揺らぐ幻影




大好きなアスパラのベーコン巻きが入っていたので、単純な結衣はご機嫌だった。

お昼休みはいつものようにお喋りをしながらお弁当をつつく。

放送部の人が選んだよく分からない曲が流れる教室は、相変わらず喧しく、

恐らくほとんどの人が音楽を聴いていやしないだろう。


気の毒に思い、「この曲斬新だね」と適当に感想を述べると、

「分かる、気になる」「第六感に響くね」と、口先だけのノリで愛美と里緒菜が言ってひと笑い。

結局、爆笑する三人のせいで掻き消されたBGMに耳を傾けていた人は舌打ちしたことだろう。

居ないのかもしれないけれど。


料理上手とは呼べない母親は、味はイマイチにしろ、高カロリーにならないようにと栄養のバランスを考え、

また赤緑黄色、黒白茶の彩りを気にして詰めてくれているので感謝している。

  醤油辛っ! 塩分っ


キャラ弁という食べ物に創意工夫を凝らしたお弁当が流行っているらしいけれど、

ミーハーな癖に結衣はあまり興味がなかった。

あれはどうも、彼女の思想回路では自己顕示欲に似ていると思わなくもないのだ。


もちろん、熱心なママが可愛いお弁当を作ってくれたら嬉しいに決まっているも、

見た目が悪くてマズかろうが、何でも美味しいと言える人でありたいとまた思うためだ。


お料理はそういうものだと勝手に決めている。

誰かが作ってくれた食べ物は愛情をダイレクトに表現してくるせいか、なんだか照れ臭い幸せな気持ちになれる。

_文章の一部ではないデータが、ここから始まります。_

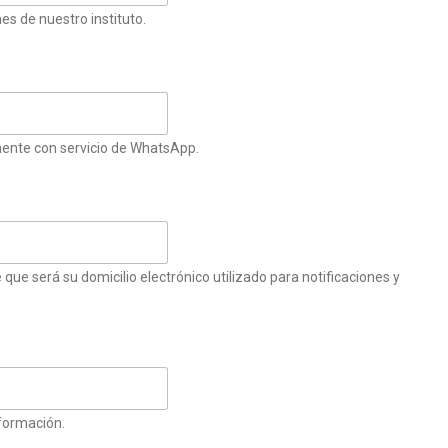
es de nuestro instituto.
mente con servicio de WhatsApp.
 que será su domicilio electrónico utilizado para notificaciones y
nformación.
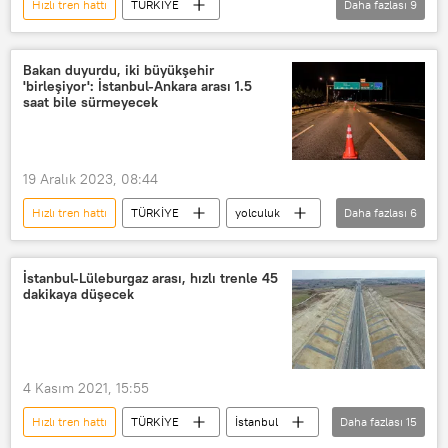
Hızlı tren hattı
TÜRKİYE
Daha fazlası
9
Abdulkadir Uraloğlu
Ulaştırma
Ulaştırma ve Altyapı Bakanlığı
Bakan duyurdu, iki büyükşehir
'birleşiyor': İstanbul-Ankara arası 1.5
Ulaştırma Bakanlığı
hızlı tren
saat bile sürmeyecek
Yüksek Hızlı Tren (YHT)
Tren
İstanbul
Ankara
19 Aralık 2023, 08:44
Hızlı tren hattı
TÜRKİYE
yolculuk
Daha fazlası
6
İstanbul
Ankara
Abdulkadir Uraloğlu
hızlı tren
İstanbul-Lüleburgaz arası, hızlı trenle 45
dakikaya düşecek
Yüksek Hızlı Tren (YHT)
İzmir
4 Kasım 2021, 15:55
Hızlı tren hattı
TÜRKİYE
İstanbul
Daha fazlası
15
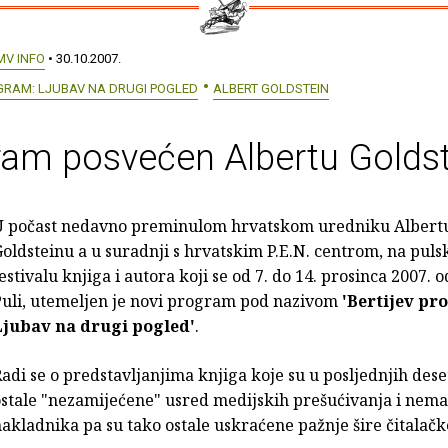
MV INFO
• 30.10.2007.
GRAM: LJUBAV NA DRUGI POGLED
ALBERT GOLDSTEIN
ram posvećen Albertu Golds
U počast nedavno preminulom hrvatskom uredniku Albert
oldsteinu a u suradnji s hrvatskim P.E.N. centrom, na pul
estivalu knjiga i autora koji se od 7. do 14. prosinca 2007. 
Puli, utemeljen je novi program pod nazivom
'Bertijev pr
Ljubav na drugi pogled'
.
adi se o predstavljanjima knjiga koje su u posljednjih des
ostale "nezamijećene" usred medijskih prešućivanja i nem
akladnika pa su tako ostale uskraćene pažnje šire čitalačk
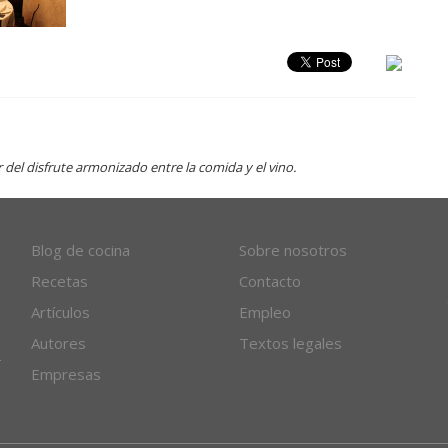
el disfrute armonizado entre la comida y el vino.
Blog de cocina
Sobre nosotros
Recetas
Contacto
Artículos
Empleo
Autores
Textos legales
Empresas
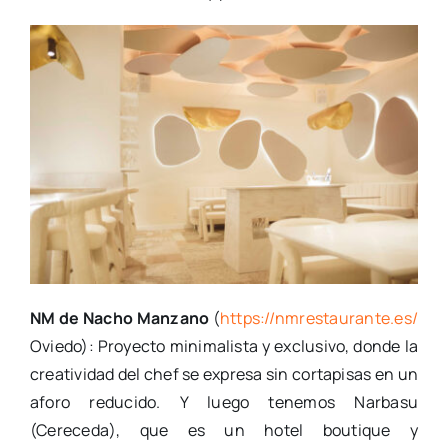
NM de Nacho Manzano
(
https://nmrestaurante.es/
Oviedo): Proyecto minimalista y exclusivo, donde la
creatividad del chef se expresa sin cortapisas en un
aforo reducido. Y luego tenemos Narbasu
(Cereceda), que es un hotel boutique y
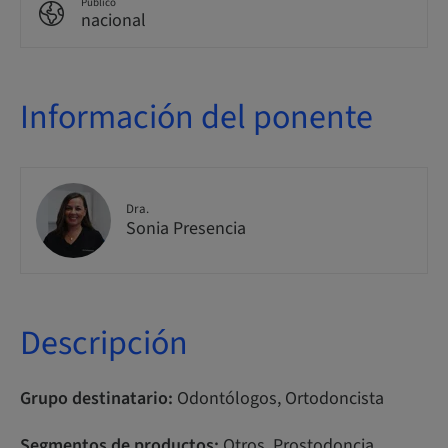
Público
nacional
Información del ponente
Dra.
Sonia Presencia
Descripción
Grupo destinatario:
Odontólogos, Ortodoncista
Segmentos de productos:
Otros, Prostodoncia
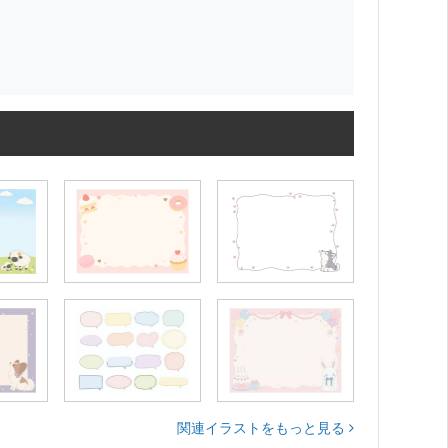
関連イラストをもっと見る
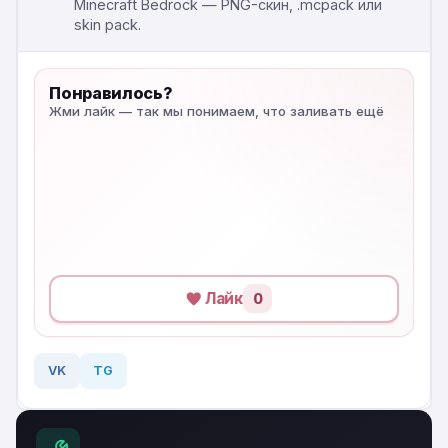
Minecraft Bedrock — PNG-скин, .mcpack или
skin pack.
Понравилось?
Жми лайк — так мы понимаем, что заливать ещё
Лайк
0
VK
TG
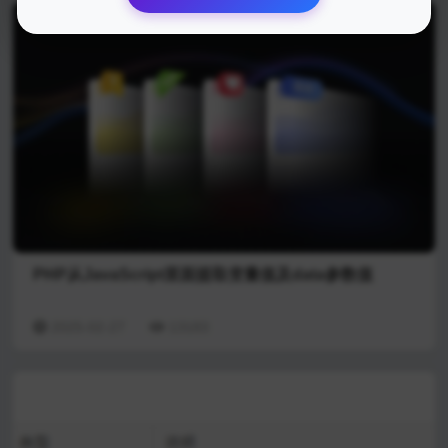
PHP从JavaScript里面提取变量值及data参数值
2025-02-27
13183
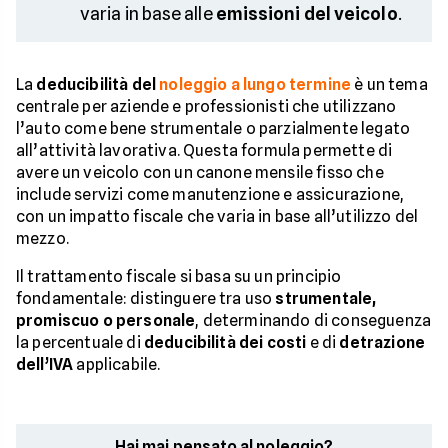
varia in base alle
emissioni del veicolo
.
La
deducibilità del
noleggio a lungo termine
è un tema
centrale per aziende e professionisti che utilizzano
l’auto come bene strumentale o parzialmente legato
all’attività lavorativa. Questa formula permette di
avere un veicolo con un canone mensile fisso che
include servizi come manutenzione e assicurazione,
con un impatto fiscale che varia in base all’utilizzo del
mezzo.
Il trattamento fiscale si basa su un principio
fondamentale: distinguere tra uso
strumentale,
promiscuo o personale
, determinando di conseguenza
la percentuale di
deducibilità dei costi
e di
detrazione
dell’IVA
applicabile.
Hai mai pensato al noleggio?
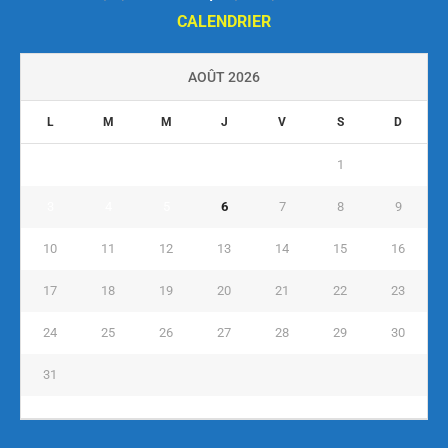
CALENDRIER
AOÛT 2026
L
M
M
J
V
S
D
1
2
3
4
5
6
7
8
9
10
11
12
13
14
15
16
17
18
19
20
21
22
23
24
25
26
27
28
29
30
31
« Juil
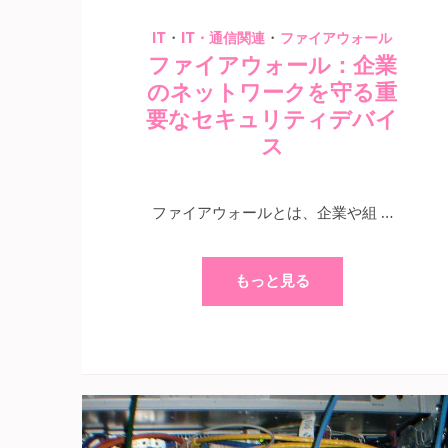
・
・
IT
IT・通信関連
ファイアウォール
ファイアウォール：企業
のネットワークを守る重
要なセキュリティデバイ
ス
ファイアウォールとは、企業や組 …
もっと見る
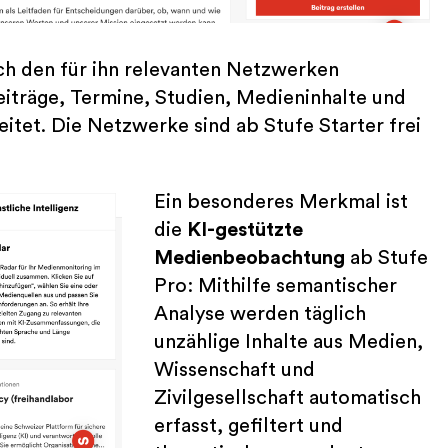
sich den für ihn relevanten Netzwerken
Beiträge, Termine, Studien, Medieninhalte und
eitet. Die Netzwerke sind ab Stufe Starter frei
Ein besonderes Merkmal ist
die
KI-gestützte
Medienbeobachtung
ab Stufe
Pro: Mithilfe semantischer
Analyse werden täglich
unzählige Inhalte aus Medien,
Wissenschaft und
Zivilgesellschaft automatisch
erfasst, gefiltert und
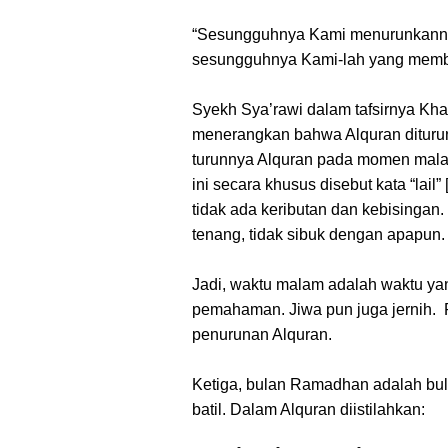
“Sesungguhnya Kami menurunkanny
sesungguhnya Kami-lah yang member
Syekh Sya’rawi dalam tafsirnya Khaw
menerangkan bahwa Alquran dituru
turunnya Alquran pada momen malam 
ini secara khusus disebut kata “la
tidak ada keributan dan kebisingan
tenang, tidak sibuk dengan apapun.
Jadi, waktu malam adalah waktu ya
pemahaman. Jiwa pun juga jernih. 
penurunan Alquran.
Ketiga, bulan Ramadhan adalah bu
batil. Dalam Alquran diistilahkan:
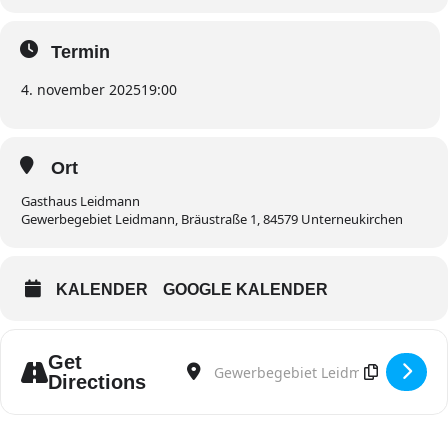
Termin
4. november 2025
19:00
Ort
Gasthaus Leidmann
Gewerbegebiet Leidmann, Bräustraße 1, 84579 Unterneukirchen
KALENDER
GOOGLE KALENDER
Get
Address - Bürgerversammlung [SpyQXmxS
Destination Address - Bürgerversam
Directions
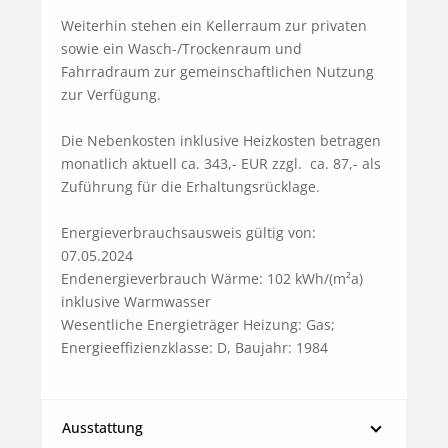
Weiterhin stehen ein Kellerraum zur privaten 
sowie ein Wasch-/Trockenraum und 
Fahrradraum zur gemeinschaftlichen Nutzung 
zur Verfügung.

Die Nebenkosten inklusive Heizkosten betragen 
monatlich aktuell ca. 343,- EUR zzgl.  ca. 87,- als 
Zuführung für die Erhaltungsrücklage.

Energieverbrauchsausweis gültig von: 
07.05.2024

Endenergieverbrauch Wärme: 102 kWh/(m²a) 
inklusive Warmwasser

Wesentliche Energieträger Heizung: Gas; 
Energieeffizienzklasse: D, Baujahr: 1984
Ausstattung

  でも近藤くんと付き合ったらキャラ弁作ってあげたいなー

  かわいーでしょっていちゃいちゃ……
  月曜はお弁当デーみたいな

  王道バカップル〜

たちまち広がるぽわぽわしたお花畑の世界では、

桜の木の下でキツネをあしらったキャラ弁を広げ、近藤とお花見をしている自分がいた。

……もしも妄想が筒抜けなら、きっと老若男女から引かれているに違いない。

なぜならトリップ後に本人でも若干不気味だと感じることが多々あるからだ。